Transcribe everything from "I would have" down to "(Mar 19, 2016)" in the forum thread comparing Taylor Swift to Napoleon Dynamite.

(Beginning of TEXT FOR ANALYSIS)

# Doesn't Taylor Swift look like Napoleon Dynamite?



## Farideh (Nov 13, 2011)

meow


----------



## flyingMint (Aug 31, 2015)

I mean.... I kinda see it


----------



## lilyamongthorns (Aug 13, 2012)

She does! I never saw it until now, lol.


----------



## Hank Scorpio (Oct 28, 2008)




----------



## Cool Ice Dude55 (Jan 7, 2014)

Oh my god i can not stop laughing or unsee that now


----------



## SofaKing (May 9, 2014)




----------



## Persephone The Dread (Aug 28, 2010)

flyingMint said:


> I mean.... I kinda see it


I would have said no but yeah I guess she looks like his sister or something more so the actor though when he's not in character:


----------



## AllTheSame (Mar 19, 2016)

I can see it for sure. I'm not a Swifty or anything but I like a few of her songs. I'll never look at her the same now lmao. Thanks OP. 'Preciate that.


----------



## NCL (Jun 9, 2013)

A big part of it is that neither seem to be able to shut their mouths. In all pics with lips apart :O


----------



## danohman (Jun 27, 2013)

So f**** what mate, they're both attractive.


----------



## Memories of Silence (May 15, 2015)

I've never seen the movie, but they look alike.  I think she looks like Courtney Love with the new hairstyle.


----------



## Famous (Sep 6, 2011)

heh he heh


----------



## Farideh (Nov 13, 2011)

(End of TEXT FOR ANALYSIS)
(Beginning of DATA LISTING)

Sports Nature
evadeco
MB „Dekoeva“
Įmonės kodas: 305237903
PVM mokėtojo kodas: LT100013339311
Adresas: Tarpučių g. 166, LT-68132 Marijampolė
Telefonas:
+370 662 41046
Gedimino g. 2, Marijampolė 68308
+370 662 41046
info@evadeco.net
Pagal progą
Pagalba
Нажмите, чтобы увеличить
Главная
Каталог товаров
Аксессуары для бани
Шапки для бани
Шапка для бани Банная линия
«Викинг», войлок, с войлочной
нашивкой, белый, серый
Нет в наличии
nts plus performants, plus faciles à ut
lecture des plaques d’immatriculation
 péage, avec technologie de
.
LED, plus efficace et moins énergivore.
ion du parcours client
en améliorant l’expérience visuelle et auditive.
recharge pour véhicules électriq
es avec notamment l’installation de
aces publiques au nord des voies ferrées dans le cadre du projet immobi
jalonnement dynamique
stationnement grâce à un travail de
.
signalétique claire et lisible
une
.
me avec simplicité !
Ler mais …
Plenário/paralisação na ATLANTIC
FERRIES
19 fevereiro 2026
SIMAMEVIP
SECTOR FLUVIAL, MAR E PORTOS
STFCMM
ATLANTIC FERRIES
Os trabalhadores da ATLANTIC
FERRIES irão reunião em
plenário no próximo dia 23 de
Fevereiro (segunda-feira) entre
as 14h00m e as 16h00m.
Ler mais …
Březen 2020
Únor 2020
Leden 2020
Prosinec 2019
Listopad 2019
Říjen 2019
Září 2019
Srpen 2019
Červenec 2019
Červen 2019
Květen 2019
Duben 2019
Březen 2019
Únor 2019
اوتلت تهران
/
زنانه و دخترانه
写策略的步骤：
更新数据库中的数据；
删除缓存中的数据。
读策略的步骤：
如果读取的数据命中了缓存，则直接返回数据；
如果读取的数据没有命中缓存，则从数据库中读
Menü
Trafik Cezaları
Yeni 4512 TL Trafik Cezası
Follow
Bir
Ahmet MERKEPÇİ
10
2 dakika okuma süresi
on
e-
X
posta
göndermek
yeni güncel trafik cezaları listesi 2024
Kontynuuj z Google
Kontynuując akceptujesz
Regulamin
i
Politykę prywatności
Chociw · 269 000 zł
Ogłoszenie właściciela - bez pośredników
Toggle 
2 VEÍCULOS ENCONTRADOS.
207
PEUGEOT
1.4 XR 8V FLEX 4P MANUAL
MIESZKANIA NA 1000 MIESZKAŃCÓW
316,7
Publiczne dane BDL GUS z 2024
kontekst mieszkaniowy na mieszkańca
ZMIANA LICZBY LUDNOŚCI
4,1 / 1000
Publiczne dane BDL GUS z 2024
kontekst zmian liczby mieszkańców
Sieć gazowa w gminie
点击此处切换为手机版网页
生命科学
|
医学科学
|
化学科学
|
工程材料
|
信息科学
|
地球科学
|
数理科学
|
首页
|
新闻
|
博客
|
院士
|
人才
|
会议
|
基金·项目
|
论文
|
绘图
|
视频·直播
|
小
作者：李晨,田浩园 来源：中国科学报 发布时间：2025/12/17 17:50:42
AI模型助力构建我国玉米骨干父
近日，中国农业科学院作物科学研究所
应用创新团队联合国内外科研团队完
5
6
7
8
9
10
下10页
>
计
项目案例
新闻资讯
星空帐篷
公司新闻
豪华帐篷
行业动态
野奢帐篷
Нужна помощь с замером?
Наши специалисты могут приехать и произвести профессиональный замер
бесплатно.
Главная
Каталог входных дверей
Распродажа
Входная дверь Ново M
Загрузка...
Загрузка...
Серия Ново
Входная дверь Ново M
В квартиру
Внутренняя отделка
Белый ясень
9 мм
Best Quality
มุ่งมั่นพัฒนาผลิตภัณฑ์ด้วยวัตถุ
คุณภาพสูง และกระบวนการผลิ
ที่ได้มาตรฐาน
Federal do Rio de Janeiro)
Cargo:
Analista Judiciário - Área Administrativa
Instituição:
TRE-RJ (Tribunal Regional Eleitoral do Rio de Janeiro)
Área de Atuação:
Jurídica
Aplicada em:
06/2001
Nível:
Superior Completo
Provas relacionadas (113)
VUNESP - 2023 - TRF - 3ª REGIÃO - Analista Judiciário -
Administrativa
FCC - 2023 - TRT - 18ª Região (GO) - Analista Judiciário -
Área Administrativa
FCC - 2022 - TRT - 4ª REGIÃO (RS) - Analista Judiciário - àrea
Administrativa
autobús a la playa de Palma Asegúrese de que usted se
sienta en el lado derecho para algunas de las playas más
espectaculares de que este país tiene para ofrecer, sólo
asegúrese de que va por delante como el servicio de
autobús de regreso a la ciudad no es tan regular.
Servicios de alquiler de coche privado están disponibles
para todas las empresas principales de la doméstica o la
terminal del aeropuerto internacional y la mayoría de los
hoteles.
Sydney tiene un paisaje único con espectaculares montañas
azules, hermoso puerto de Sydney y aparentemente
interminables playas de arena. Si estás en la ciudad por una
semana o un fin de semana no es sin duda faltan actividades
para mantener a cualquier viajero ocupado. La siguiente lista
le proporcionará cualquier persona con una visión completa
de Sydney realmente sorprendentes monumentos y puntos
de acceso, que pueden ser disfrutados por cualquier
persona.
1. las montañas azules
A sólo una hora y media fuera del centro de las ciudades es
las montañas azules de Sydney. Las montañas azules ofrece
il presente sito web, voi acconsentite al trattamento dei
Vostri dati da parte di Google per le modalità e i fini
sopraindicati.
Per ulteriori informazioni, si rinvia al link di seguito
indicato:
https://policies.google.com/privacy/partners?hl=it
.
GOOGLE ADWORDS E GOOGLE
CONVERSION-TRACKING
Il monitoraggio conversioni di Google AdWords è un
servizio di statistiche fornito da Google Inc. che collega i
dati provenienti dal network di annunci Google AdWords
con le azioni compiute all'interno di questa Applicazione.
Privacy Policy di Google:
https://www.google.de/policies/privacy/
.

(End of DATA LISTING)

*YOUR SOLUTION*
I would have said no but yeah I guess she looks like his sister or something more so the actor though when he's not in character:


----------



## AllTheSame (Mar 19, 2016)